Speaking on the eve of the conference Dr Lee Reichman of the New Jersey Medical School’s Global TB Institute revealed that more people died of TB last year than ever before. ‘TB is not sexy enough to care about,’ said Reichman, flashing a chart showing that 1.6-million died annually of TB while 813 have died of SARS, 254 due to avian influenza , 5 due to anthrax and non due to smallpox.
‘The difference is that people get excited about these diseases, but not TB,’ said Reichman.
He said it was critical to hold governments in the 22 high burden countries accountable, questioning why they are not able to control a preventable and curable disease.
‘We will make a huge impact on the epidemic if we can do something in these 22 high burden countries (responsible for 80% of TB cases in the world),’ said Reichman.
Reichman pointed out that political commitment was critical to making the World Health Organisation strategy of Directly Observed Treatment Short-course (DOTS) a success. ‘We owe it to our patients. We owe it to them that when they walk for hours to collect their treatment that the drugs are there,’ he said.
Latest global estimates for 2007 show that there were 511 000 people with multi-drug resistant (MDR) TB of which around 150 000 died. Extensively-drug resistant (XDR) TB cases were estimated to be around 50 000 in 2007, with 30 000 deaths. However, Reichman pointed out that the MDR TB figures were ‘highly suspect’ as you need laboratories and sophisticated tests to diagnose patients, and these tools and resources were missing or completely inadequate in many of the high burden countries.
‘We should not let governments get away with claiming there is not MDR or XDR TB in their countries when they have not laboratories to diagnose it,’ he said.
‘MDR TB is a man made,’ added Reichman. ‘It is caused by private doctors who are getting away with not being regulated around how they treat TB while they don’t know a damn thing about it.’
Paula Akugizibwe of the AIDS and Rights Alliance of Southern Africa concurred that there was no question that MDR TB was a manufactured phenomenon. ‘But the reasons for its emergence can’t be limited to any one sector,’ she warned. ‘There are gaps across the health system that continues to generate drug-resistant TB, even today ‘ such as poor infection control, patients lost to follow-up and lack of affordable and timely drug-resistant TB diagnostics.’

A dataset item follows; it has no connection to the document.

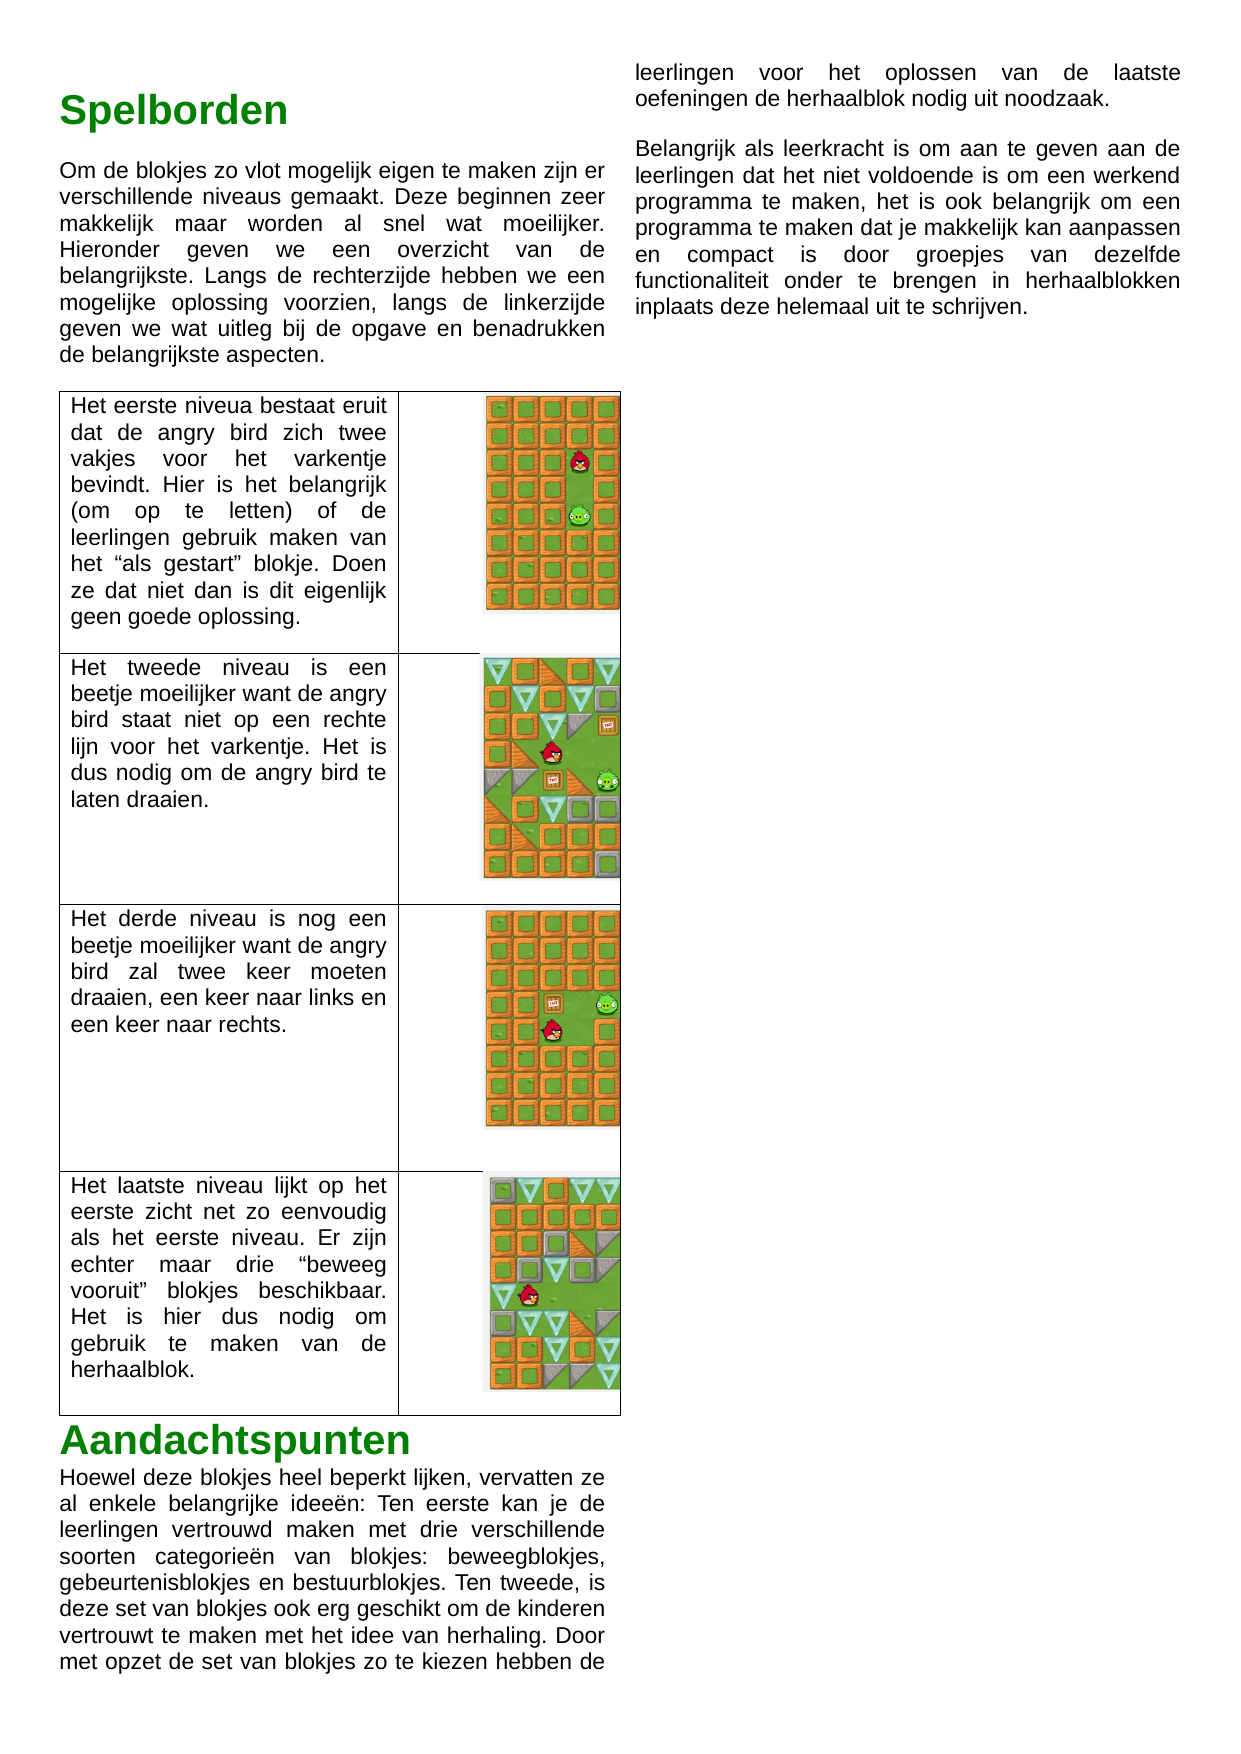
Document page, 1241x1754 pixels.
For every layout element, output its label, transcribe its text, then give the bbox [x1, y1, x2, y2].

Lesley Odendal , TB Policy Researcher at the Treatment Action Campaign in South Africa said private doctors did play a role and it was problematic, ‘but it is certainly not the driver of TB’.

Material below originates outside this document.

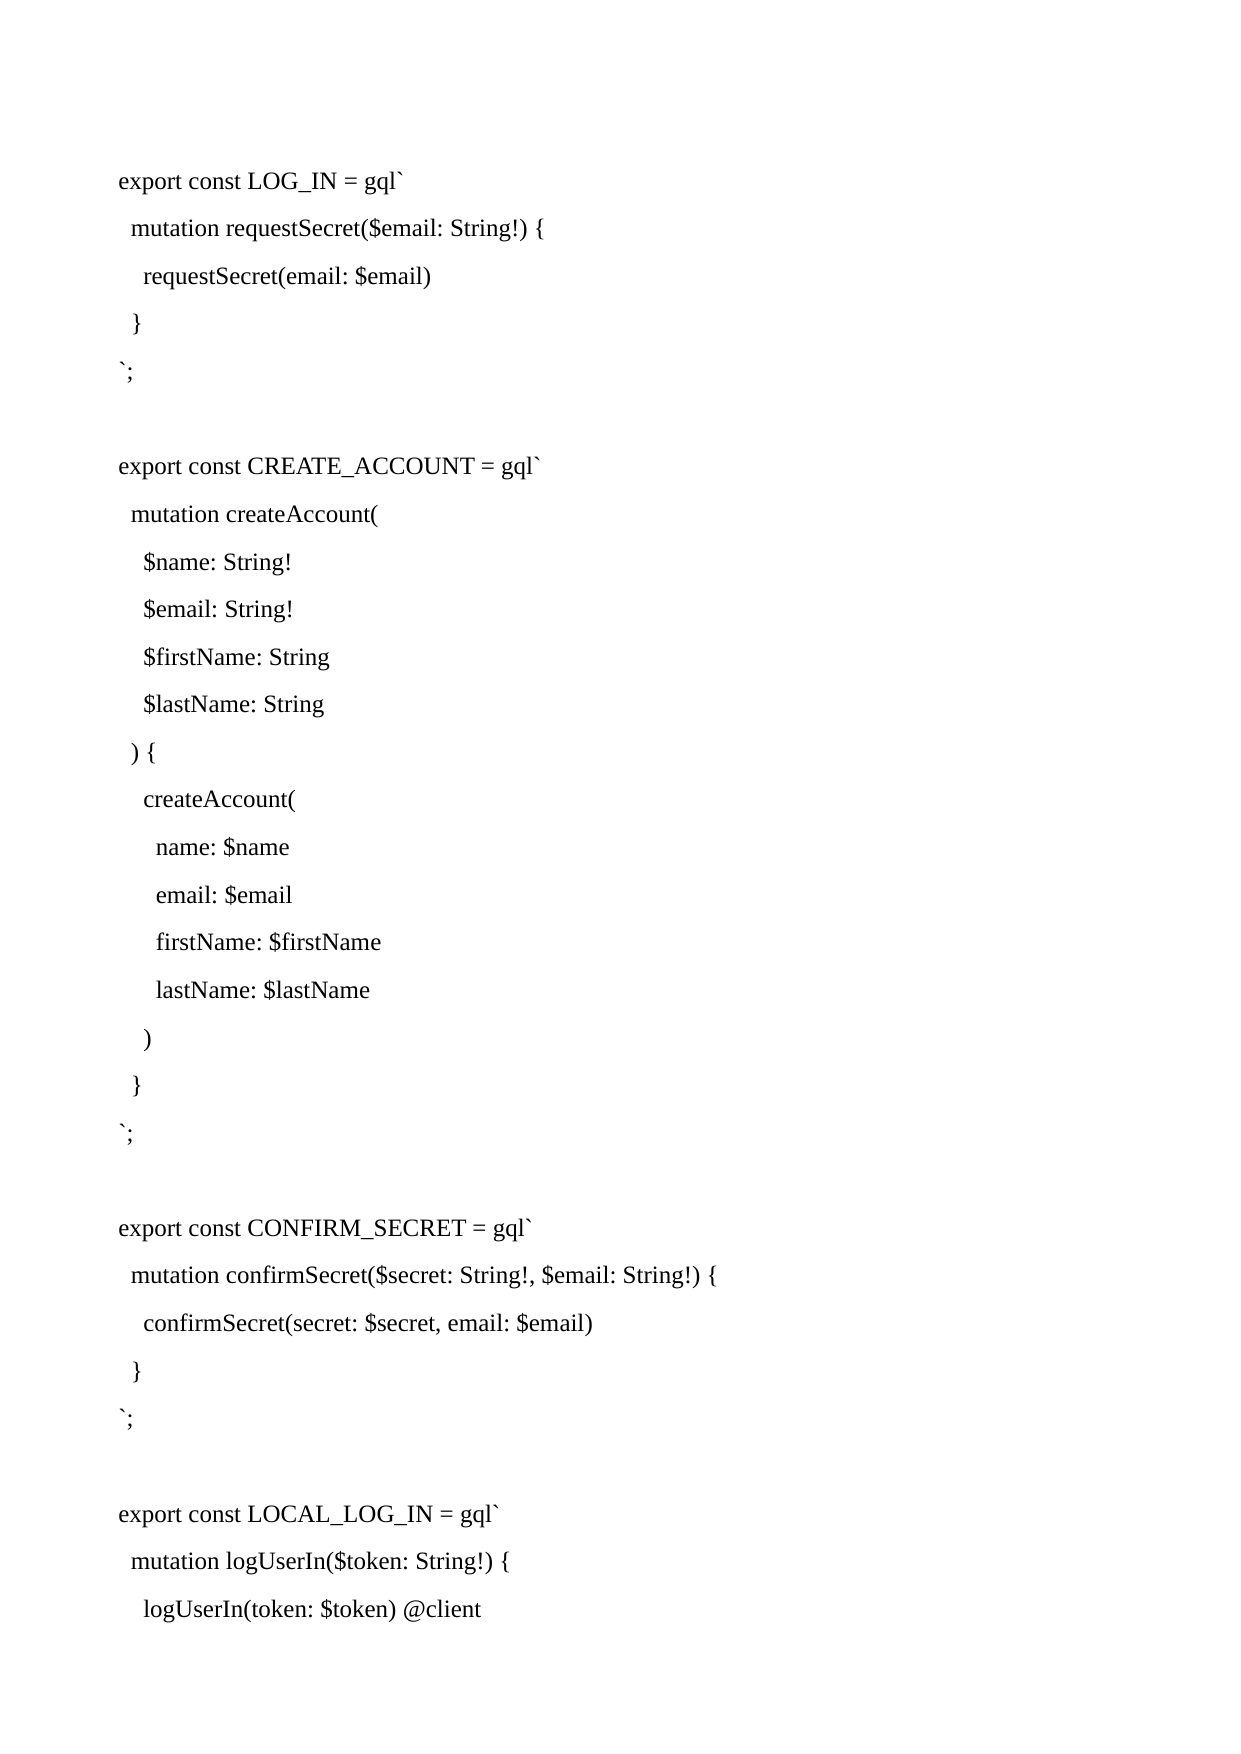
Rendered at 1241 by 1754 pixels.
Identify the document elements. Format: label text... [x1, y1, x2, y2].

‘Drug-resistant TB is a man made problem but only in that we are not diagnosing and treating patients fast enough and not putting in place measures in our health systems,’ said Odendal.
‘In South Africa for example more people have drug-resistant TB due to primary infection from a drug-resistant TB infected person than those who have been on treatment before. We must also ask why patients are not adhering. Is it not because DOTS is impractical, not patient centred, our facilities are far and drug stock outs occur?’ asked Odendal.
William Wells, director at the Global Alliance for TB Drug Development confirmed they were already looking at how they will ‘protect’ future drugs against abuse and misuse and what education programmes would have to be put in place to ensure the drugs are used properly.
Reichman said it was critical that the world ensured that the more than 9-million new cases diagnosed annually with TB are diagnosed and treated and that everything is done to prevent them from becoming drug-resistant.